Al día siguiente Yarí anunció al viejo que había llegado el momento de marchar. Salieron la mujer y la hija a despedir a las dos aventureras doncellas, que acompañadas del viejo, emprendieron el camino.
El viejo les contó por qué vivía aislado: cuando su hermosa hija creció, el desasosiego, la inquietud y el temor invadieron el espíritu del indio hasta que determinó alejarse de la comunidad en que vivía para que en la soledad pudiese su hija guardar aquellas virtudes con que Tupá la había enriquecido.
Yarí y Araí se vieron solas, perdieron sus formas humanas y ascendieron a los cielos, donde se dedicaron con afán a buscar un premio adecuado. Una noche infundieron a los tres seres de la cabaña un sueño profundo, y, mientras dormían, Yarí fue sembrando delante de la choza una semilla celeste, y desde el cielo oscuro iluminó fuertemente aquel lugar, a la vez que Araí dejaba caer suave y dulcemente una lluvia que empapaba la tierra. Llegó la mañana y ante la cabaña habían brotado unos árboles menudos, desconocidos, y sus blancas y apretadas flores asomaban tímidas entre el verde oscuro de las hojas. Cuando el indio despertó y salió para ir al bosque quedó maravillado del prodigio que ante la puerta de su choza se extendía. Llamó a su mujer y a su hija, y, cuando los tres estaban extáticos mirando lo sucedido se cayeron de rodillas sobre la húmeda tierra. Yarí, bajo la figura de doncella que habían conocido, descendió y les dijo: Yo soy Yarí, la diosa que habita en la luna, y vengo a premiaros vuestra bondad. Esta nueva planta que veis es la yerba mate, y desde ahora para siempre constituirá para vosotros y para todos los hombres de esta región el símbolo de la amistad. Vuestra hija vivirá eternamente, y jamás perderá ni la inocencia ni la bondad de su corazón. Ella será la dueña de la yerba. Después, la diosa les hizo levantar del suelo donde estaban arrodillados, y les enseño el modo de tostar la yerba y de tomar el mate.
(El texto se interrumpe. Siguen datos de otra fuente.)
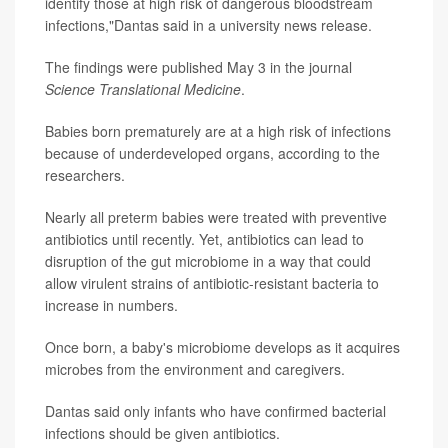
identify those at high risk of dangerous bloodstream
infections,"Dantas said in a university news release.
The findings were published May 3 in the journal
Science Translational Medicine
.
Babies born prematurely are at a high risk of infections
because of underdeveloped organs, according to the
researchers.
Nearly all preterm babies were treated with preventive
antibiotics until recently. Yet, antibiotics can lead to
disruption of the gut microbiome in a way that could
allow virulent strains of antibiotic-resistant bacteria to
increase in numbers.
Once born, a baby's microbiome develops as it acquires
microbes from the environment and caregivers.
Dantas said only infants who have confirmed bacterial
infections should be given antibiotics.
Pasaron varios años, y al viejo matrimonio le llegó la hora de la muerte. Después, cuando la hija hubo cumplido sus deberes rituales, desapareció de la tierra. Y, desde entonces suele dejarse ver de vez en vez entre los yerbales paraguayos como una joven hermosa y rubia en cuyos ojos se reflejan la inocencia y el candor de su alma.
- “Tuicha”, “Ipora” tu pepa…- Le decia a mi hermana que miraba decepcionada su vianda de desayuno.
Esas palabras sueltas, que de muy chica me enseñó mi abuela en intentos de conversaciones guaraníes y que para mi son tan cotidianas como el “che”, fueron un cable a tierra. Raices de Obera y la ya dejada atrás Corrientes con mi vieja casa en Paso de los Libres. Claro que sí, estos paisajes no son nuevos son tan mios como los que ya conozco.